The Basics of Dominoes
Dominoes are small rectangular blocks, with one side bearing an array of dots or pips, and the other blank. The pips are arranged in an order corresponding to the numbers on a die (except for zero, which is marked as a white square). A domino is typically joined to its line of play by being placed crosswise with adjacent dominoes; this configuration is called a row. A domino can also be played lengthwise. A domino game may involve a single player or multiple players, with the rules of the game varying from place to place.

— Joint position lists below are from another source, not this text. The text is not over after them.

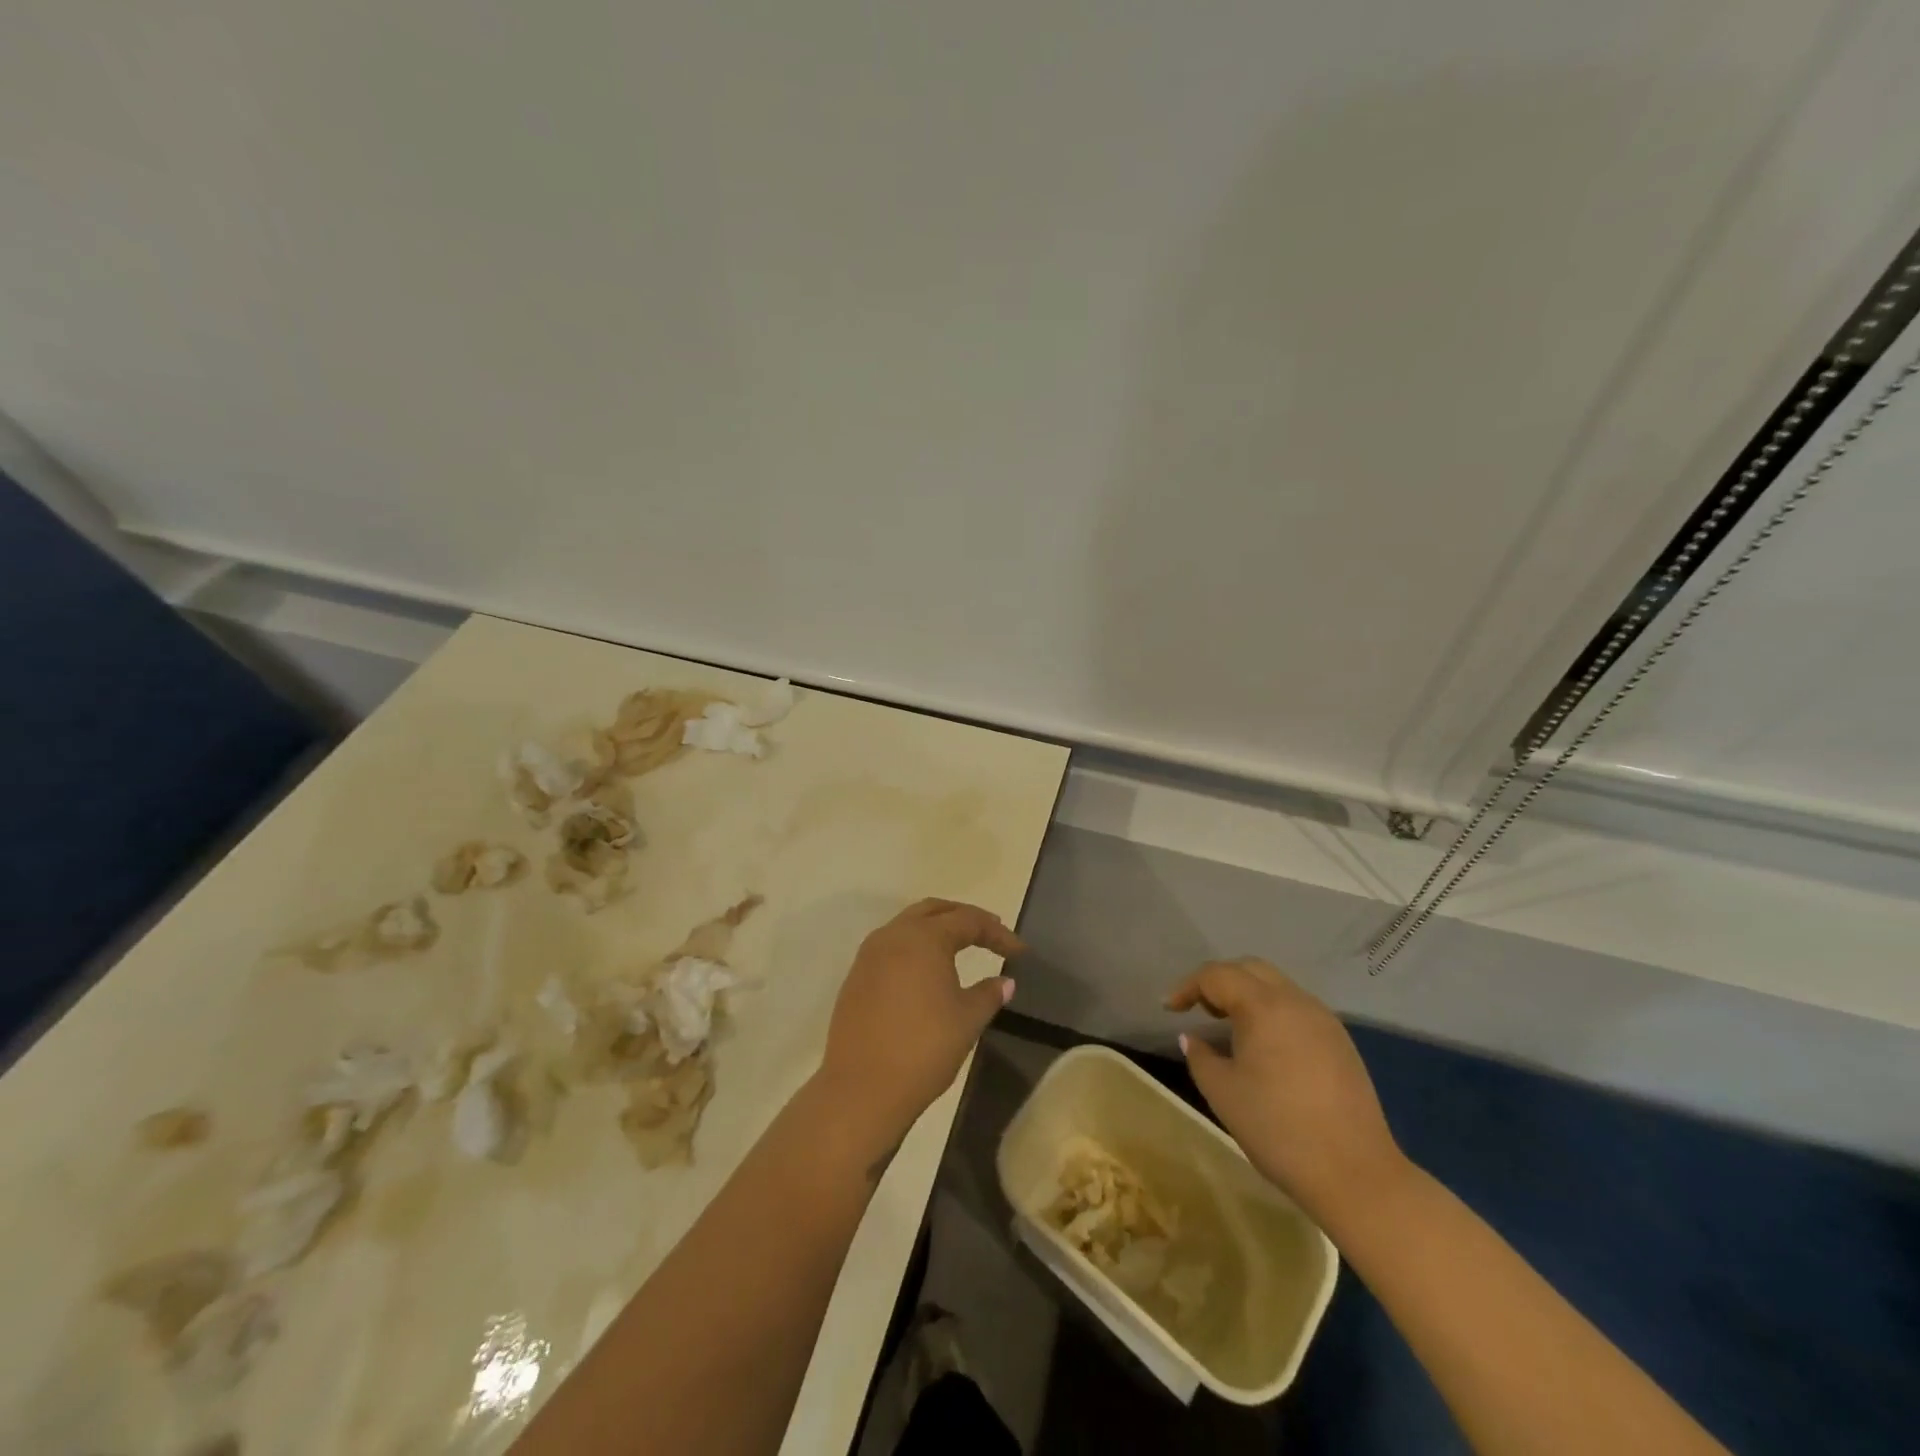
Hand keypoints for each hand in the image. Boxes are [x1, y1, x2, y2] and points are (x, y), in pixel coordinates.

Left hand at [817, 899, 1021, 1153]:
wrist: (861, 1088)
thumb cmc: (923, 1048)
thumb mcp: (967, 1020)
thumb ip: (988, 994)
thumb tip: (1004, 982)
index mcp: (924, 938)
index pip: (968, 921)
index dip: (997, 933)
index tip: (1019, 951)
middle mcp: (894, 935)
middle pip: (934, 911)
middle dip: (964, 917)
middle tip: (990, 933)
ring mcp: (869, 955)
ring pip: (908, 925)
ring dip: (936, 929)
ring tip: (961, 946)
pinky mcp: (856, 977)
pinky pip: (891, 947)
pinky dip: (914, 947)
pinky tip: (927, 970)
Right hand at [1167, 958, 1407, 1227]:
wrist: (1356, 1174)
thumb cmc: (1278, 1129)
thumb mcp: (1223, 1093)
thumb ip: (1200, 1056)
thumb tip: (1192, 1037)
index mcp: (1264, 1007)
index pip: (1217, 976)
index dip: (1187, 986)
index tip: (1169, 1009)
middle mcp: (1296, 1001)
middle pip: (1250, 969)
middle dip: (1219, 981)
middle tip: (1198, 1008)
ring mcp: (1324, 1020)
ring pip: (1277, 987)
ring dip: (1247, 995)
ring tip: (1228, 1025)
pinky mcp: (1341, 1042)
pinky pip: (1297, 1009)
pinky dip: (1272, 1013)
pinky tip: (1264, 1045)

The most popular use of dominoes is for blocking games and scoring points by matching a domino’s ends against another domino, either in a line or a curved pattern. In addition to blocking games, there are many solitaire domino games, which are adaptations of card-based games that once were popular in parts of the world where religious prohibitions on playing cards existed.
When a domino is tapped, it tips over and triggers a chain reaction of the adjacent dominoes. The effect is similar to that of a firing neuron in the human brain. The energy that was stored in the first domino, in the form of friction between its surfaces and inertia, becomes available to push on the next piece in the line, generating heat and sound as it does so.
Hevesh began creating dominoes at the age of 9, when her grandparents gave her a classic 28-pack. She loved setting them up in a straight or curved line and flicking the first domino, then watching the entire line fall, one by one. She started posting videos of her creations on YouTube and soon built a following for her work. She now creates amazing domino setups for movies, TV shows, and events—including a music video launch for Katy Perry.
There are countless variations on the basic game of domino, and these variations often come down to specific rules of the particular game. For example, some games require a player to draw tiles from the stock in order to determine seating arrangements; this is referred to as byeing and is explained in the article on the subject of “Order of Play.” Other games, like those in which a hand is not drawn, are sometimes referred to as solitaire. The rules for these games are different from those for positional games, and they are generally discussed in the articles on the subject of “Solitaire.” The basic rules shown here are generalized and apply to most of the domino games seen on this site; however, some exceptions exist. In any case, it is best to consult a particular game’s instructions before starting.